Party City cap structure buckles as October sales highlight scary Halloween

Party City’s capital structure and equity plummeted today as the company reported a steep decline in earnings for 3Q19 ended 30 September and a weak outlook for the fourth quarter, according to four sources following the company. The company attributed its 71% year-over-year quarterly EBITDA dive to macro dynamics like a global helium shortage and Chinese tariffs – but investors were most spooked by the company’s poor sales during its critical Halloween selling season, the sources said.

“I would’ve thought [Halloween sales were] a bread-and-butter part of their business, but I guess not. Now, they’ll have to wait until next year to fix it,” one of the sources said.

The issuer’s USD 500m 6.625% senior unsecured notes due 2026 fell more than 15 points today to 80.5 yielding 10.773% from trades in 96-97 yesterday (6 November), according to MarketAxess. The USD 350m 6.125% senior unsecured notes due 2023 dropped to 91.375 to yield 8.868% from trades at 100.75 yesterday.

The company’s USD 1.2bn Libor+ 250bps TLB due 2022 (repriced in February 2018) dropped seven points to 91.083/92.458 today from the 98.875/99.444 context yesterday, according to Markit.

In the equity market, Party City’s stock dove 67% today to USD 2.00 per share and a market cap of USD 188.87m.

The company provided a glimpse of its post-3Q October sales, since Halloween typically comprises a significant chunk of the issuer’s annual revenue (Debtwire credit analysts estimate that in 4Q18, October contributed roughly 55% of 4Q sales, and that 4Q sales made up more than one-third of annual sales).

During October of this year, sales per store at its Halloween City pop-ups decreased 20.8% from the prior year.
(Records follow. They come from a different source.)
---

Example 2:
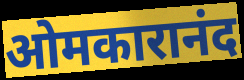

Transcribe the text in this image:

ओमकारानंद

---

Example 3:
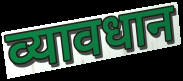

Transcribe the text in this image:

व्यावधान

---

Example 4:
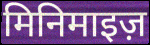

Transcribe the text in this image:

मिनिमाइज़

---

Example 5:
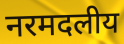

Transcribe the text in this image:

नरमदलीय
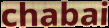
chabai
Total monthly revenue was down 7% year-over-year to USD 432.6m for its retail segment, excluding Canadian retail revenue.

The lower sales per store for Halloween imply that the company is losing market share to other retailers such as dollar stores, two of the sources said.
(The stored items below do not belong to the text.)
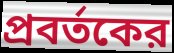
প্রবর্তকের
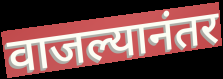
वाजल्यानंतर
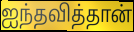
ஐந்தவித்தான்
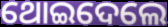
ଥୋଇଦେଲେ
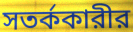
সতর্ককারীর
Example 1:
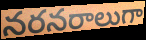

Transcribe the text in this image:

నరనరాలుగా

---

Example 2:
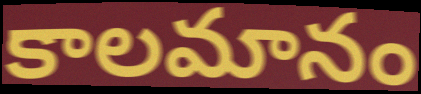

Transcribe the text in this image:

కాలమానం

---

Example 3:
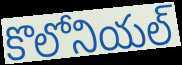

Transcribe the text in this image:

కొలోనియల్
Party City lowered its 2019 adjusted EBITDA guidance for the second time this year. In 2Q19, it reduced guidance to USD 355m-USD 370m from USD 405-USD 418m. Now, the company is expecting USD 300m-USD 310m.
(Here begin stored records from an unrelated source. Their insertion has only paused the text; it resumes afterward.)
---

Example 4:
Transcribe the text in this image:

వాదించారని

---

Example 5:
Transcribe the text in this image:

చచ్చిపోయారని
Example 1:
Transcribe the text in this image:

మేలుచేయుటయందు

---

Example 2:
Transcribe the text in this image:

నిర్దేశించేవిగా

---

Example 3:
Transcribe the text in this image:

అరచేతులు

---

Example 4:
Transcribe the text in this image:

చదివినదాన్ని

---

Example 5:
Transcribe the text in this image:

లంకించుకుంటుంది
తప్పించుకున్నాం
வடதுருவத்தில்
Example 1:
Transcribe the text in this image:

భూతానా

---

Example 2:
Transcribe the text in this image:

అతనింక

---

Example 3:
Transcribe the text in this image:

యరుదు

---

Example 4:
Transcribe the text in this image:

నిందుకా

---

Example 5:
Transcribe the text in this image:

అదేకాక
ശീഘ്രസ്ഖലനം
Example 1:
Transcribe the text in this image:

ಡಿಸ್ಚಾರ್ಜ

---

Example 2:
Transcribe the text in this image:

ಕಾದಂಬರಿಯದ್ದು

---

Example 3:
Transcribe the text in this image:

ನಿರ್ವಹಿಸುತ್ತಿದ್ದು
Investors are unsure what to make of the about-face. “It’s hard to predict, because this was such a bad miss,” one of the sources said.

The 3Q19 quarterly results showed adjusted EBITDA fell 71% year-over-year to USD 17.1m, while revenue for the quarter fell 2.3% to USD 540.2m. Total gross profit margin decreased 590bps to 30.6% of net sales, which the company credited to the helium shortage, cost inventory markdowns, higher freight costs linked to Chinese tariffs, increased promotional activity and sales mix shifts.

At FY19 adjusted EBITDA guidance, leverage would come in at 6.7x at year end – compared to 5.1x at the end of 2Q19. On an LTM basis, the company generated USD 155m of free cash flow (7.6% of total debt), based on USD 339m of adjusted EBITDA, 66m of capex and USD 118m of interest expense.

As of 30 September, liquidity stands at USD 186.5m through USD 152m of revolver availability and USD 34.5m of cash. Proceeds from the of USD 132m sale of its Canadian business, which closed 1 October, boost liquidity to 318.5m.

The company plans to close at least 21 more locations in the fourth quarter.

Party City did not respond to a request for comment.